Lines holding the string "BINARY" are the ones to copy; find them all in the data.

── STUDY MATERIAL ──

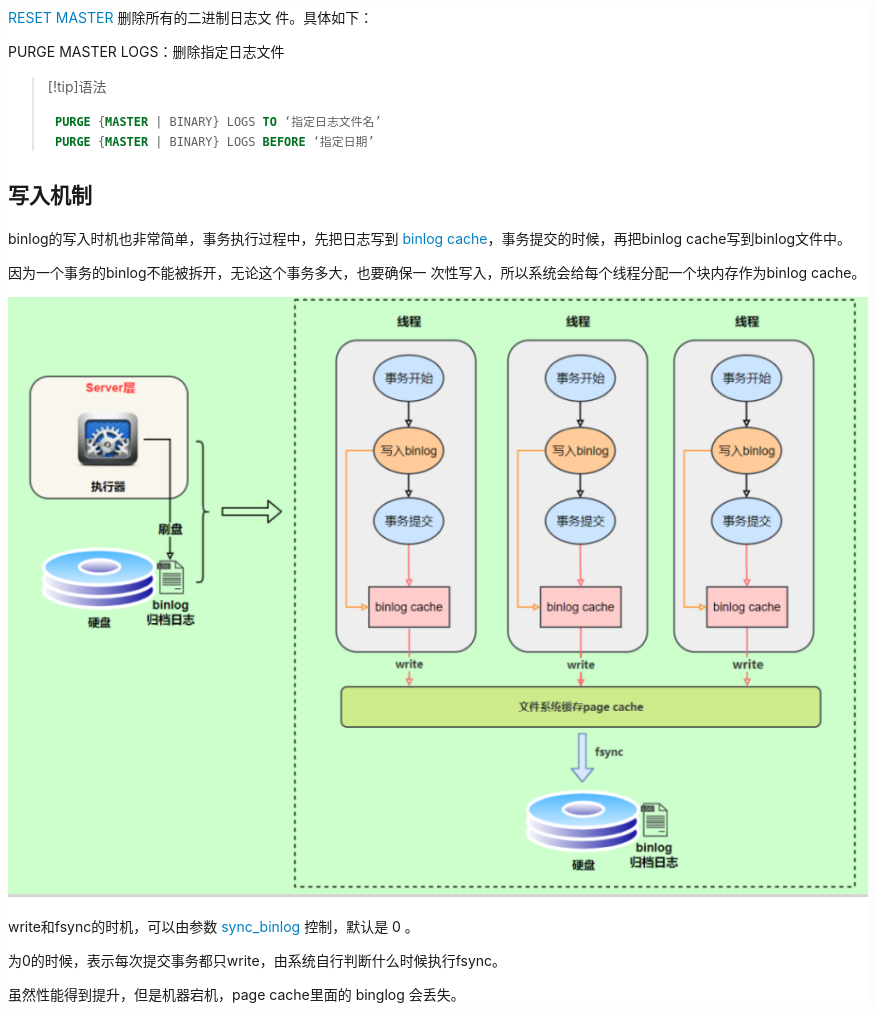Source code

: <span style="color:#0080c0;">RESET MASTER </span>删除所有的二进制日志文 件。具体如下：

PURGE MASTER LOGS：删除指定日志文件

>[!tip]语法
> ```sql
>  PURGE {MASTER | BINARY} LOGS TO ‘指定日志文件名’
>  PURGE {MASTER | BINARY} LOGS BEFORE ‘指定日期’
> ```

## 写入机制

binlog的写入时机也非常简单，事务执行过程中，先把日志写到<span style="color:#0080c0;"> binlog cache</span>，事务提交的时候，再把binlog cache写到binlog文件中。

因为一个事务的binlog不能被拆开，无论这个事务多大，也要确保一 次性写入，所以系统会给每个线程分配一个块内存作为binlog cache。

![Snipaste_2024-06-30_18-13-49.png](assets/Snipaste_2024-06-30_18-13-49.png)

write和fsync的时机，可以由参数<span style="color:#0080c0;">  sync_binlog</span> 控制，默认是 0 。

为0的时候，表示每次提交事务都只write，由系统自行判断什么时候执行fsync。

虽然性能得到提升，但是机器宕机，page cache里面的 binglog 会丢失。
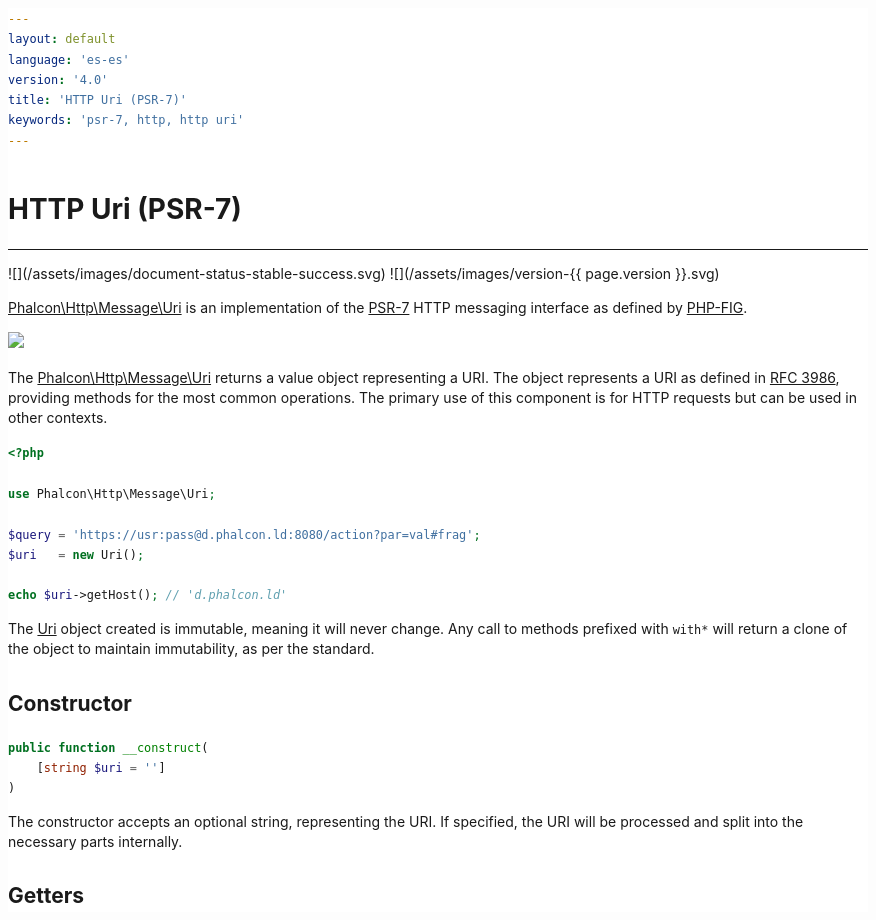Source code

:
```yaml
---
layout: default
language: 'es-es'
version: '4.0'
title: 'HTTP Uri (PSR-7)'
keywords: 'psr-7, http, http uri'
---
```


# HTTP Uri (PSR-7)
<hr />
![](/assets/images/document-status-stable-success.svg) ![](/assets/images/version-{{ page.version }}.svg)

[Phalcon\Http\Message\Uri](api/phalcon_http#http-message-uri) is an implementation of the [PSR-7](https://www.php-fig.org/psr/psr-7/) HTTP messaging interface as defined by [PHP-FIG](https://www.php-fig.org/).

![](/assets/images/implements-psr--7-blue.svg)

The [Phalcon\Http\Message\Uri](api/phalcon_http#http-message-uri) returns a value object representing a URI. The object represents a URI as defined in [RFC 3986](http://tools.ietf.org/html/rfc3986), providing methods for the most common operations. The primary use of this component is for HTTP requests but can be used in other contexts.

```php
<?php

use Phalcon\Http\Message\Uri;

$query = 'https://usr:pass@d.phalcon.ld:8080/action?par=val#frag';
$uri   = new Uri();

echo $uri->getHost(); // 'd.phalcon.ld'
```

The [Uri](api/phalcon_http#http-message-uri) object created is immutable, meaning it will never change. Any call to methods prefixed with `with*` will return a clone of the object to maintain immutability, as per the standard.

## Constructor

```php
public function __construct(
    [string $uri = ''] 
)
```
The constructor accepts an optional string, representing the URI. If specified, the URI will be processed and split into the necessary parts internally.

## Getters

───

• _RESPONSE AREA_
>  PURGE {MASTER | BINARY} LOGS TO ‘指定日志文件名’
>  PURGE {MASTER | BINARY} LOGS BEFORE ‘指定日期’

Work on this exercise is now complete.